Zewnętrzna strona urządzenia jest w zasadzie atrakcyjna, której podstawowy ton nadaje ramka ze szczotkowanego aluminium. Kratka wentylatora jest efektowna, ale może zamiast tego byłaby lepsza zwykła ciemna kratka. Panel przedni po zdjęciu folii ochronnej daje ładną lustrzaną powierzchnię, która woli zbierać odciski palców spotykane w rodzinie.

Nasz NAS w sieci 2 Nasz NAS w sieci 3

Na wspomnianym przednim panelu znajdują się diody LED wskazujące obecność zasilania i pracę dysku twardego na dolnym panelu, a na górze wyświetlacz, na którym można zobaczyć aktualną wartość temperatury wewnętrznej i prędkość wentylatora. Pod wyświetlaczem znajdują się trzy przyciski. Za pomocą pierwszego możesz wybrać, czy chcesz zobaczyć wartość temperatury w stopniach Fahrenheita lub Celsjusza, a za pomocą pozostałych dwóch przycisków możesz ustawić krytyczną wartość temperatury, o której urządzenie nas powiadomi.

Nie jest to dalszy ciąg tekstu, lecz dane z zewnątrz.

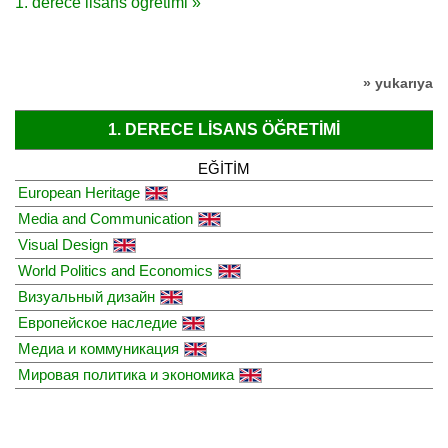
1. derece lisans öğretimi »
» yukarıya
1. DERECE LISANS ÖĞRETIMI
EĞITIM
European Heritage
Media and Communication
Visual Design
World Politics and Economics
Визуальный дизайн
Европейское наследие
Медиа и коммуникация
Мировая политика и экономика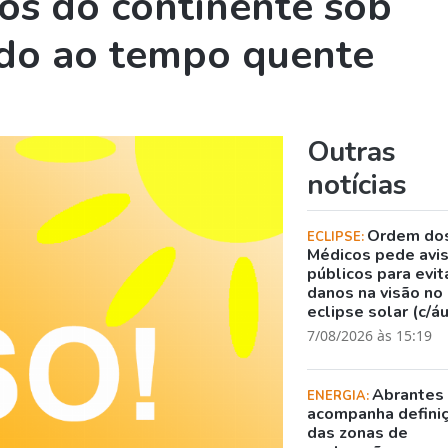
tos do continente sob
vido ao tempo quente
Outras
notícias
Ordem do
ECLIPSE:
Médicos pede avi
públicos para evit
danos na visão no
eclipse solar (c/á
7/08/2026 às 15:19
Abrantes
ENERGIA:
acompanha defini
das zonas de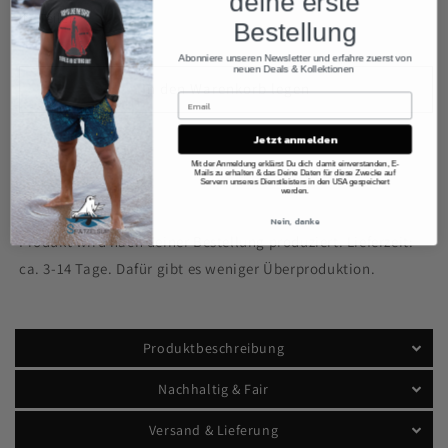
deine erste
Menge
Menge
Teilen
Bestellung
für
für
SUP-
SUP-
Abonniere unseren Newsletter und erfahre zuerst von
Yoga
Yoga
neuen Deals & Kollektionen
In den Warenkorb legen
Peace
Peace
&amp;
&amp;
Love
Love
Jetzt anmelden
T-
T-
Mit der Anmeldung erklärst Du dich damit einverstanden, E-
Shirt-
Shirt-
Mails zu erhalten & das Deine Daten für diese Zwecke auf
Servern unseres Dienstleisters in den USA gespeichert
werden.
Kleid
Kleid
Nein, danke
Produkt wird nach deiner Bestellung produziert. Lieferzeit:
ca. 3-14 Tage. Dafür gibt es weniger Überproduktion.
Produktbeschreibung
Nachhaltig & Fair
Versand & Lieferung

Tylna okładka, w której znajdują się interfejsy, jest znacznie bardziej ekscytująca. Oprócz złącza zasilania i wyłącznika głównego mamy możliwość włączania i wyłączania wentylatora, a w razie potrzeby możemy zrestartować urządzenie za pomocą przycisku reset. Połączenie jest tam monitorowane przez złącze RJ-45 i dwa USB, które odpowiadają za transmisję danych i podłączenie urządzeń zewnętrznych. W tym ostatnim znajduje się przycisk USB1-EXIT, za pomocą którego możemy poprawnie usunąć obce urządzenie. Pozostałą powierzchnię wypełniają otwory wentylacyjne.

Nasz NAS w sieci 4 Nasz NAS w sieci 5

Aby zainstalować, musisz wyciągnąć wewnętrzną komorę z zewnętrznej ramy, a następnie włożyć i zabezpieczyć dysk twardy. Usytuowanie 8 cm wentylatora (AFS110) jest korzystne, ponieważ zasysa on ogrzane powietrze dokładnie od spodu HDD, czyli elektroniki. Po zamocowaniu dysku twardego włóż ramkę z powrotem do etui i możesz zacząć zabawę!

Nasz NAS w sieci 6 Nasz NAS w sieci 7

Nieruchomości:

  • Interfejs Ethernet i USB 2.0
  • Obsługa dysków twardych 3,5″ SATA
  • Obsługa FTP i DHCP
  • Obsługa drukarki sieciowej
  • Klient Bittorrentrent
  • Obsługa serwera Samba w sieci lokalnej
  • Kompatybilny z routerami i modemami DSL
  • Zarządzanie hasłami dostępu do dysku twardego i zarządzania siecią
  • Funkcja restartu sprzętu za pomocą przycisku resetowania
  • Port USB do podłączenia urządzeń zewnętrznych takich jak zewnętrzny dysk twardy, Udisk, HUB

Nasz NAS w sieci 8

Dane techniczne:

Numer modelu:NSB3AS
Załączam:Ethernet, USB 2.0
Prędkości transmisji:Ethernet: 100 Mb/s; USB: 480 Mb/s
Użycie urządzenia: Dysk twardy 3,5″ SATA
Rozpoznawanie urządzenia:Obsługa hot-plug i Plug-play
Zasilacz:Zasilacz (AC 100 ~ 240 V, 50 ~ 60 Hz; DC 5 V / 12 V)
Materiał:Szczotkowane aluminium
Chłodzenie:Aktywny (wentylator poniżej)
Obsługa systemu operacyjnego:Windows 98se / Me / 2000 / XP / Vista / 7; MAC OS 8.6 lub nowszy
Rozmiary:196 × 150 × 88 mm (dł. x szer. x gł.)
Tłum:1,25 kg

Nasz NAS w sieci 9

O autorze

s3nki

Właściciel serwisu HOC.hu. Jest autorem setek artykułów i tysięcy newsów. Oprócz różnych interfejsów online pisał dla magazynu Chip, a także dla Guru PC. Przez jakiś czas prowadził własny sklep komputerowy, pracując przez lata jako kierownik sklepu, kierownik serwisu, administrator systemu oprócz dziennikarstwa.